The percentage of GMV that flows to the platform as revenue. Amazon’s marketplace take rate has risen from ~18% to over 22% as the company has added fulfilment, advertising, and subscription services on top of the base commission. Higher take rates signal increasing platform power — but also risk merchant pushback.

Gross Margin

Pure-play marketplace businesses (Etsy, Airbnb) have gross margins of 70%+. Mixed 1P/3P operators like Amazon run blended gross margins of 40–50% because 1P retail revenue is recognised gross but carries high COGS. Advertising revenue is largely incremental gross margin.

Customer Acquisition Cost and Repeat Purchase Rate

E-commerce unit economics are dominated by whether customers return without paid advertising. Companies with high repeat purchase rates (grocery, consumables, Prime members) have structurally lower CAC payback periods.

Advertising Revenue Penetration

Advertising as a percentage of total revenue is an increasingly important metric. For Amazon, the advertising segment’s contribution to total operating cash flow has gone from negligible to dominant in under a decade.


The Logistics Moat

The most defensible moats in e-commerce are logistics networks. Amazon has invested over $200 billion building its fulfilment and delivery infrastructure over two decades — a network that now enables same-day delivery in most major US cities. This network is impossible to replicate without decades of capital investment.

JD.com made the same bet in China — owning its own warehouses, trucks, and couriers rather than relying on third parties. It now offers same-day and next-day delivery across most of China.

Shopify, by contrast, made the opposite bet — it does not own logistics assets but partners with third-party fulfilment networks. This keeps capital requirements low but limits delivery speed guarantees.


Global E-Commerce Dynamics

China: Still the World’s Largest Market

China remains the world’s largest e-commerce market by GMV. Alibaba, JD.com, and PDD Holdings compete intensely for Chinese consumer spending — with PDD’s discount-first model disrupting Alibaba’s premium marketplace positioning in rural and price-sensitive segments.

Southeast Asia and Latin America: High-Growth Frontiers

Sea Limited (Shopee) and MercadoLibre are expanding in markets where e-commerce penetration is still low (10–15% of retail vs 20–25% in the US).
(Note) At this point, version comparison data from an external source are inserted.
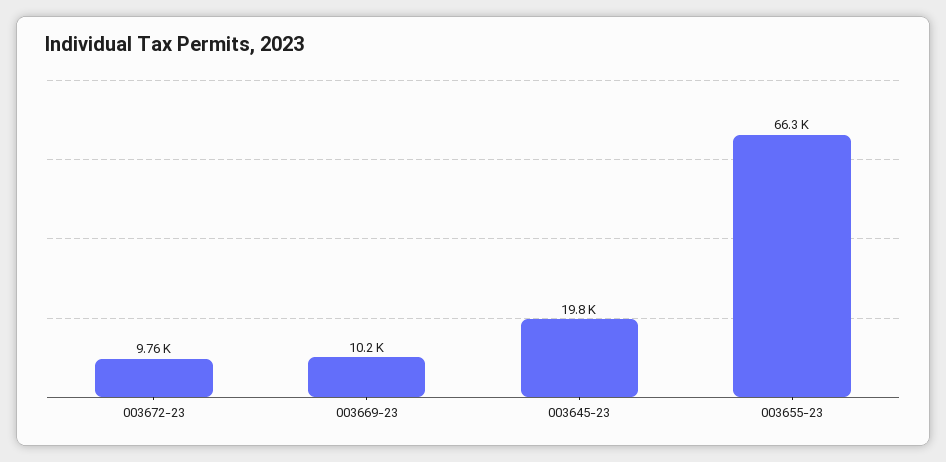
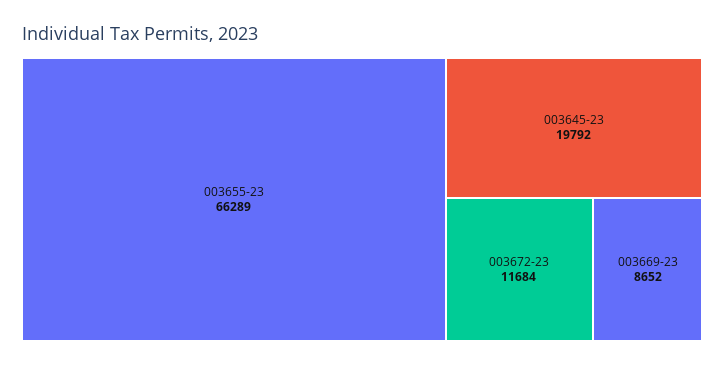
  {
-   "003672-23": 9760,
+   "003672-23": 11684,
-   "003669-23": 10200,
+   "003669-23": 8652,
    "003645-23": 19792,
    "003655-23": 66289
  }

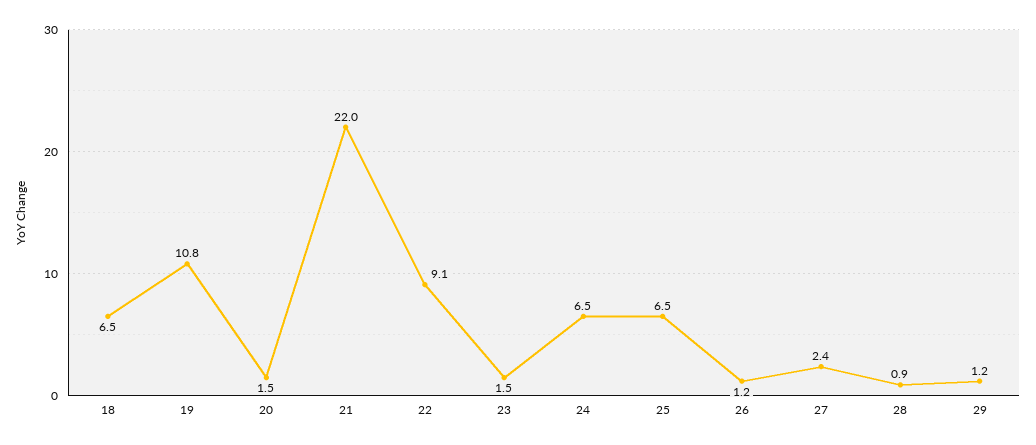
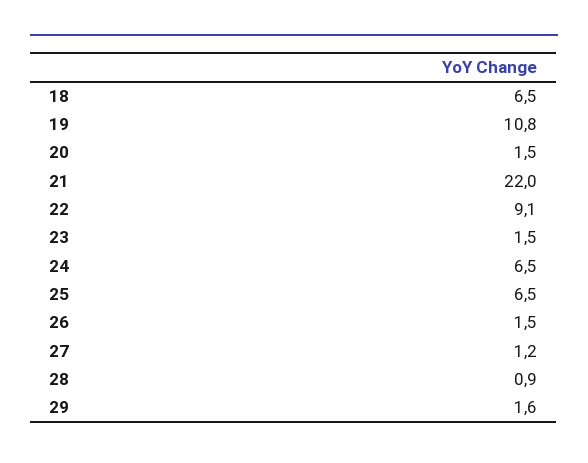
  {
    "18": 6.5,
    "19": 10.8,
    "20": 1.5,
    "21": 22,
    "22": 9.1,
    "23": 1.5,
    "24": 6.5,
    "25": 6.5,
-   "26": 1.2,
+   "26": 1.5,
-   "27": 2.4,
+   "27": 1.2,
    "28": 0.9,
-   "29": 1.2
+   "29": 1.6
  }

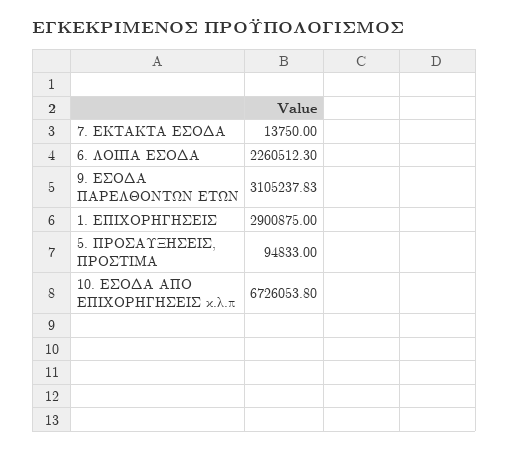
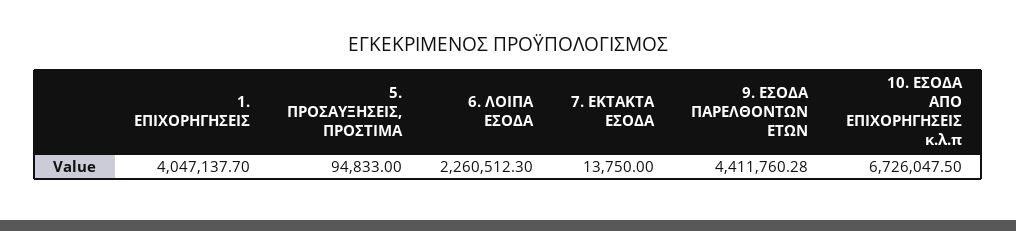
  {
    "7. ΕΚΤΑΚΤΑ ΕΣΟΔΑ": 13750,
    "6. ΛΟΙΠΑ ΕΣΟΔΑ": 2260512.3,
-   "9. ΕΣΟΔΑ ΠΑΡΕΛΘΟΝΤΩΝ ΕΤΩΝ": 3105237.83,
+   "9. ΕΣΟΔΑ ΠΑΡΕΛΘΟΝΤΩΝ ΕΤΩΝ": 4411760.28,
-   "1. ΕΠΙΧΟΡΗΓΗΣΕΙΣ": 2900875,
+   "1. ΕΠΙΧΟΡΗΓΗΣΕΙΣ": 4047137.7,
    "5. ΠΡΟΣΑΥΞΗΣΕΙΣ, ΠΡΟΣΤΙΜΑ": 94833,
-   "10. ΕΣΟΔΑ ΑΠΟ ΕΠΙΧΟΡΗΓΗΣΕΙΣ κ.λ.π": 6726053.8
+   "10. ΕΣΟΔΑ ΑΠΟ ΕΠΙΧΟΡΗΓΗΣΕΙΣ κ.λ.π": 6726047.5
  }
Both are investing aggressively in logistics infrastructure to replicate Amazon’s same-day delivery advantage.

The Temu Disruption

PDD’s Temu platform launched in the US in 2022 and rapidly became one of the most downloaded shopping apps globally. Its model — ultra-low prices sourced directly from Chinese manufacturers — has disrupted incumbent players and forced Amazon and Shopify merchants to compete on price. Temu’s long-term profitability remains unproven.